What Makes This Program Interesting
It reads its own memory map while running. When you see the entry for the program itself, that's the code you're currently executing reading information about itself from the kernel. The entry for [stack] shows the memory region that contains the current call stack — including the return addresses and local variables of _start, read_line, and the kernel's handler for /proc/self/maps reads.
It uses only system calls. No printf, no fgets, no strlen from libc. The entire program — file I/O, string printing, integer conversion — is implemented using raw system calls.

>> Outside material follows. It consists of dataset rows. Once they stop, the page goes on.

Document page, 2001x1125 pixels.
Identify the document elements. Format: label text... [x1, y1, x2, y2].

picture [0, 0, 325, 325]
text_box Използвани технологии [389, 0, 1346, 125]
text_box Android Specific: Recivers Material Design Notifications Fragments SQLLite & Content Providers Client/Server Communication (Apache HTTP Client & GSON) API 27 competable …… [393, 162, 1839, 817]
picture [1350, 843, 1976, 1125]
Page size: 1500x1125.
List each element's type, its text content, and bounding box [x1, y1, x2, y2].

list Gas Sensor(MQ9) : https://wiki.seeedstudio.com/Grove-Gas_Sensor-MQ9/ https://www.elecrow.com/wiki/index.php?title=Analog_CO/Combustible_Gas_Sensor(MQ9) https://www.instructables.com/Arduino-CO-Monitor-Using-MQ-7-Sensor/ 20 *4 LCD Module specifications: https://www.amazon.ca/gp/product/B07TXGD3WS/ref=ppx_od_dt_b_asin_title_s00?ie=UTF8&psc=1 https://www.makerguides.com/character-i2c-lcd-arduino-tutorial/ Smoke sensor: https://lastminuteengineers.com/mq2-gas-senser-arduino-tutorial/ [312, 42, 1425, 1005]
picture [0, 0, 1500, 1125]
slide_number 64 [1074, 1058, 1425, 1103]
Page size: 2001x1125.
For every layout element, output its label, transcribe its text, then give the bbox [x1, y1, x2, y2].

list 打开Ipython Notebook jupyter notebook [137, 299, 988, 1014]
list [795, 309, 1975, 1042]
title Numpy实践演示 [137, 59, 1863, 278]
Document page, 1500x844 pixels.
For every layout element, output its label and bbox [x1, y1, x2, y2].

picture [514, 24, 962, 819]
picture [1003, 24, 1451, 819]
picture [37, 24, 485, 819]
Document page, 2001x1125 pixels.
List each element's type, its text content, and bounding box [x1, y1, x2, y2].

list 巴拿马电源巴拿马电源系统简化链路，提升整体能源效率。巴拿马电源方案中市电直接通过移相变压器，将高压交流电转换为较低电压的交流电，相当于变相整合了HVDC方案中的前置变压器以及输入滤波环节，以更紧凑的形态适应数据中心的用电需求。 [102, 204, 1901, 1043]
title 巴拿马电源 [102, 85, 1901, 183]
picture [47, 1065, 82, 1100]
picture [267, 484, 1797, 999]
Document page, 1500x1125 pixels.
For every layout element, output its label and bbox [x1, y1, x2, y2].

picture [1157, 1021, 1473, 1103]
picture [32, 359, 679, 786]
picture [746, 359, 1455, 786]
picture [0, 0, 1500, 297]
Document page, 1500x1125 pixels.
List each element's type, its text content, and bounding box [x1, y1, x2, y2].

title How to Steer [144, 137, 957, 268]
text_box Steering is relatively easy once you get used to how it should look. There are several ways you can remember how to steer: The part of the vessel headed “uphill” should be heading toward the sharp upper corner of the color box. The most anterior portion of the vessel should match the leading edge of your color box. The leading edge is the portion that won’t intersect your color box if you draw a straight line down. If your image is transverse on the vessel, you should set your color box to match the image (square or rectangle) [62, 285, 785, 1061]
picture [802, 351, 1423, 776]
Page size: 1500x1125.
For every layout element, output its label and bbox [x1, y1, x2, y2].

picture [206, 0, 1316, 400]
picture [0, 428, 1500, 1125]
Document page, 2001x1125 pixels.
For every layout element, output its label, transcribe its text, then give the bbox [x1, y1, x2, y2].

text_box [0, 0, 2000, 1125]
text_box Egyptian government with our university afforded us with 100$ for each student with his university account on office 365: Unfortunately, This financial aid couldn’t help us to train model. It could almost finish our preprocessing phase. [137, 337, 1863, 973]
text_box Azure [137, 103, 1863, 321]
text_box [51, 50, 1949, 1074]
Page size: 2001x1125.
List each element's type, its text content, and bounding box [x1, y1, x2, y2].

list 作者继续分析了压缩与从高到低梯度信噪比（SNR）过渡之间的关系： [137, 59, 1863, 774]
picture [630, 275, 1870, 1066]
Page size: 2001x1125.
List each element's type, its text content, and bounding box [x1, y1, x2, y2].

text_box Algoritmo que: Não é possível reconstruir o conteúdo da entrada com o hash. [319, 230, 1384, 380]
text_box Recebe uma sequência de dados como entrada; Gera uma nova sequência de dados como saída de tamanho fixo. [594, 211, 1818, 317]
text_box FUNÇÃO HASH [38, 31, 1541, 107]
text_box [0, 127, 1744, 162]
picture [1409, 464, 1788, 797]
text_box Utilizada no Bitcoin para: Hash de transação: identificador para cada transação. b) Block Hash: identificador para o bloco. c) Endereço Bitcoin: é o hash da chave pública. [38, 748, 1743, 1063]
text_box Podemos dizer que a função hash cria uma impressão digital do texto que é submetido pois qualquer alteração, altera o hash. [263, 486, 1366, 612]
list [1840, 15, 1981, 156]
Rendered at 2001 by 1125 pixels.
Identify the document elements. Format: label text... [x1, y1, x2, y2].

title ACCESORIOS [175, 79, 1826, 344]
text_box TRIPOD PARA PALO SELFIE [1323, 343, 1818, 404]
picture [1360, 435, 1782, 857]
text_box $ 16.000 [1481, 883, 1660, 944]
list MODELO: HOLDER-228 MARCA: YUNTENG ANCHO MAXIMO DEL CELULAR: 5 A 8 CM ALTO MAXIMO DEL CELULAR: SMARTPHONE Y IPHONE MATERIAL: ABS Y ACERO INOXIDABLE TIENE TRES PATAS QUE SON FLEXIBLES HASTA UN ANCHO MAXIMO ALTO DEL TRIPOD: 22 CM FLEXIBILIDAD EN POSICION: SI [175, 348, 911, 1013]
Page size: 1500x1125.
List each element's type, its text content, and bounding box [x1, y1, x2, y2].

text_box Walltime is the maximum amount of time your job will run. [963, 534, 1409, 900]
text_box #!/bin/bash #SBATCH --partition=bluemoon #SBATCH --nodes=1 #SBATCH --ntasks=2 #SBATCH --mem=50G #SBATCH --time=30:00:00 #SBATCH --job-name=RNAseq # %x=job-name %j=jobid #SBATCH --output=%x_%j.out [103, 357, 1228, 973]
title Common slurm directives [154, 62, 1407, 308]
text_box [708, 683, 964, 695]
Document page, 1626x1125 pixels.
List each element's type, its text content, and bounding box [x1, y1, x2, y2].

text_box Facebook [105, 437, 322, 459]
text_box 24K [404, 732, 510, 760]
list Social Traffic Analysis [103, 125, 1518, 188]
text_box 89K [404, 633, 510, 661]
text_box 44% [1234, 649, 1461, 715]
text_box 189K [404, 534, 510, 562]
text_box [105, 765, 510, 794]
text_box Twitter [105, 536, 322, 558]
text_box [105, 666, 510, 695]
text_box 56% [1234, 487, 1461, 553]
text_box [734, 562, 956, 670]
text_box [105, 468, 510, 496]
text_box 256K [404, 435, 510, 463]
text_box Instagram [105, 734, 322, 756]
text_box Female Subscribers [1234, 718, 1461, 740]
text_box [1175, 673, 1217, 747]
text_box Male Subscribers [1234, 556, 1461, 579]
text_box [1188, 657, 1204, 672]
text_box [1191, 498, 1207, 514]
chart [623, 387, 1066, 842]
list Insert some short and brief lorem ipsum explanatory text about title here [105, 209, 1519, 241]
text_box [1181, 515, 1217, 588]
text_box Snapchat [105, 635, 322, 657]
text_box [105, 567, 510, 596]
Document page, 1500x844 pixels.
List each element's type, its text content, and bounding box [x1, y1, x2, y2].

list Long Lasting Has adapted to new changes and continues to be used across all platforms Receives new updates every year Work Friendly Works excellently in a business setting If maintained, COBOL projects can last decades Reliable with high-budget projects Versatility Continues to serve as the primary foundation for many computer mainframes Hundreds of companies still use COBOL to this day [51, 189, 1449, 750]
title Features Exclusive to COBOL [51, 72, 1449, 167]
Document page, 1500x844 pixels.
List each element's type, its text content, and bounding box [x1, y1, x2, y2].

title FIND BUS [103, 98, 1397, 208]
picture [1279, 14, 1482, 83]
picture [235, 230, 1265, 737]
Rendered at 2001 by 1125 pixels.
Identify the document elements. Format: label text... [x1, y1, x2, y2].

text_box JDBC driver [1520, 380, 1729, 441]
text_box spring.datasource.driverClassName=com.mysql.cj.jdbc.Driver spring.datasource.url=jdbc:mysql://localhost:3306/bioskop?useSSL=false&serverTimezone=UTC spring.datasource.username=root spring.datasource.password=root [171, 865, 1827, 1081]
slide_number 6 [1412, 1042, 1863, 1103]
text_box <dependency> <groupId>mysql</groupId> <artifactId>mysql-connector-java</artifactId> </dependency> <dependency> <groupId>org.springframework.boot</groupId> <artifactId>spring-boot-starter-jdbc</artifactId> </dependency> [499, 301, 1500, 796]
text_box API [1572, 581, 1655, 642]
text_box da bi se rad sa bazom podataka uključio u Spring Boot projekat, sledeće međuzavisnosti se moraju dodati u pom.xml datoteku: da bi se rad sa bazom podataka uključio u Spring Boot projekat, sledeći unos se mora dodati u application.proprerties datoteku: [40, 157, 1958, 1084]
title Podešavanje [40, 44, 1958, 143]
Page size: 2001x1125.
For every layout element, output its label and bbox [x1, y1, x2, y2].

File I/O in assembly. The read_line function demonstrates buffered file reading: sys_read returns up to N bytes; we scan for newlines within the buffer and compact when the line spans a buffer boundary.
The rep movsb instruction in the compaction code is the x86-64 string move instruction. It copies RCX bytes from [RSI] to [RDI], advancing both pointers. This is the assembly-level memmove for small copies.
Extending the Program
Some extensions worth implementing as exercises:
-
Parse and print the address ranges: Extract the hexadecimal start and end addresses from each line and print them formatted.
-
Calculate total mapped size: Sum the sizes of all regions (end - start for each line).
-
Find and print the stack range: When the pathname field contains
[stack], print the start and end address as "Stack: 0x... - 0x...". -
Count private vs shared mappings: The 4th permission character is
p(private/CoW) ors(shared). Count how many regions of each type exist.
These extensions require parsing ASCII hex strings in assembly — a practical skill covered in Chapter 14 (string processing).